→ **YOUR TASK**: Please reproduce verbatim the lines below, from the first through the one with "This project is".

** Opening THE DATA block **

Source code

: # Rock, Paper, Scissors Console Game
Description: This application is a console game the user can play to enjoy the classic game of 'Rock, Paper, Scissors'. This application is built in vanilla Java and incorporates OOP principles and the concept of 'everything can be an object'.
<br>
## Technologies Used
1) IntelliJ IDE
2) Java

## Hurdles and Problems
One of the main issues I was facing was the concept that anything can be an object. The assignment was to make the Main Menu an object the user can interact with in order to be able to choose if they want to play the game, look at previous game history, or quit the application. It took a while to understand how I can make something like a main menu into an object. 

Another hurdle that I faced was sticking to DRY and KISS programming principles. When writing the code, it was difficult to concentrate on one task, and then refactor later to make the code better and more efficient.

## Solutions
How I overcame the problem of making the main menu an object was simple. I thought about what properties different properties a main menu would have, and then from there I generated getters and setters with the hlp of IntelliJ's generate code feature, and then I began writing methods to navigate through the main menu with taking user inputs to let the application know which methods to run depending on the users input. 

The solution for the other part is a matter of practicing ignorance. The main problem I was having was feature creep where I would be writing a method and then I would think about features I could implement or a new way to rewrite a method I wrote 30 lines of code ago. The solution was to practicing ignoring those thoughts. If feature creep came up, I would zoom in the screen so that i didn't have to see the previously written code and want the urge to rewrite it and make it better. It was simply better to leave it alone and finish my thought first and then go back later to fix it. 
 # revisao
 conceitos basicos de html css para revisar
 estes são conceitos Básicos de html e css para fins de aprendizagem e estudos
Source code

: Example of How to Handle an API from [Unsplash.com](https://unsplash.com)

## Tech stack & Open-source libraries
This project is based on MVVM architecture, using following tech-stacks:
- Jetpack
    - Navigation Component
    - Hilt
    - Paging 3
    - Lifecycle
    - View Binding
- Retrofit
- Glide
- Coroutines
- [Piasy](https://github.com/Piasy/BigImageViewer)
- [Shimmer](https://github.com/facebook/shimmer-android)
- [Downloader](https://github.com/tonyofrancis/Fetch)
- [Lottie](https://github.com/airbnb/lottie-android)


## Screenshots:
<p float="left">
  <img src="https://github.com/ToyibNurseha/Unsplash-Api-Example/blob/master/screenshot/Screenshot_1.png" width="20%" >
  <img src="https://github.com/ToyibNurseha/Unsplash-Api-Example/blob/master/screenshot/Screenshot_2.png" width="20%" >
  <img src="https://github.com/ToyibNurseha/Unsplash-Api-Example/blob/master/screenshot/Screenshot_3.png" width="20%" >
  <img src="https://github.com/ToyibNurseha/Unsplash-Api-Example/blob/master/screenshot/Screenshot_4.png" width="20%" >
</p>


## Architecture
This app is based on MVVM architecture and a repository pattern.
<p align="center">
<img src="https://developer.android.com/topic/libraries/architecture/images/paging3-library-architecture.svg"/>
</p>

** Closing THE DATA block **

→ **RESPONSE TO THE TASK**:
Source code

: # Rock, Paper, Scissors Console Game
Description: This application is a console game the user can play to enjoy the classic game of 'Rock, Paper, Scissors'. This application is built in vanilla Java and incorporates OOP principles and the concept of 'everything can be an object'.
<br>
## Technologies Used
1) IntelliJ IDE
2) Java

## Hurdles and Problems
One of the main issues I was facing was the concept that anything can be an object. The assignment was to make the Main Menu an object the user can interact with in order to be able to choose if they want to play the game, look at previous game history, or quit the application. It took a while to understand how I can make something like a main menu into an object. 

Another hurdle that I faced was sticking to DRY and KISS programming principles. When writing the code, it was difficult to concentrate on one task, and then refactor later to make the code better and more efficient.

## Solutions
How I overcame the problem of making the main menu an object was simple. I thought about what properties different properties a main menu would have, and then from there I generated getters and setters with the hlp of IntelliJ's generate code feature, and then I began writing methods to navigate through the main menu with taking user inputs to let the application know which methods to run depending on the users input. 

The solution for the other part is a matter of practicing ignorance. The main problem I was having was feature creep where I would be writing a method and then I would think about features I could implement or a new way to rewrite a method I wrote 30 lines of code ago. The solution was to practicing ignoring those thoughts. If feature creep came up, I would zoom in the screen so that i didn't have to see the previously written code and want the urge to rewrite it and make it better. It was simply better to leave it alone and finish my thought first and then go back later to fix it. 
 # revisao
 conceitos basicos de html css para revisar
 estes são conceitos Básicos de html e css para fins de aprendizagem e estudos
Source code

: Example of How to Handle an API from [Unsplash.com](https://unsplash.com)

## Tech stack & Open-source libraries
This project is based on MVVM architecture, using following tech-stacks:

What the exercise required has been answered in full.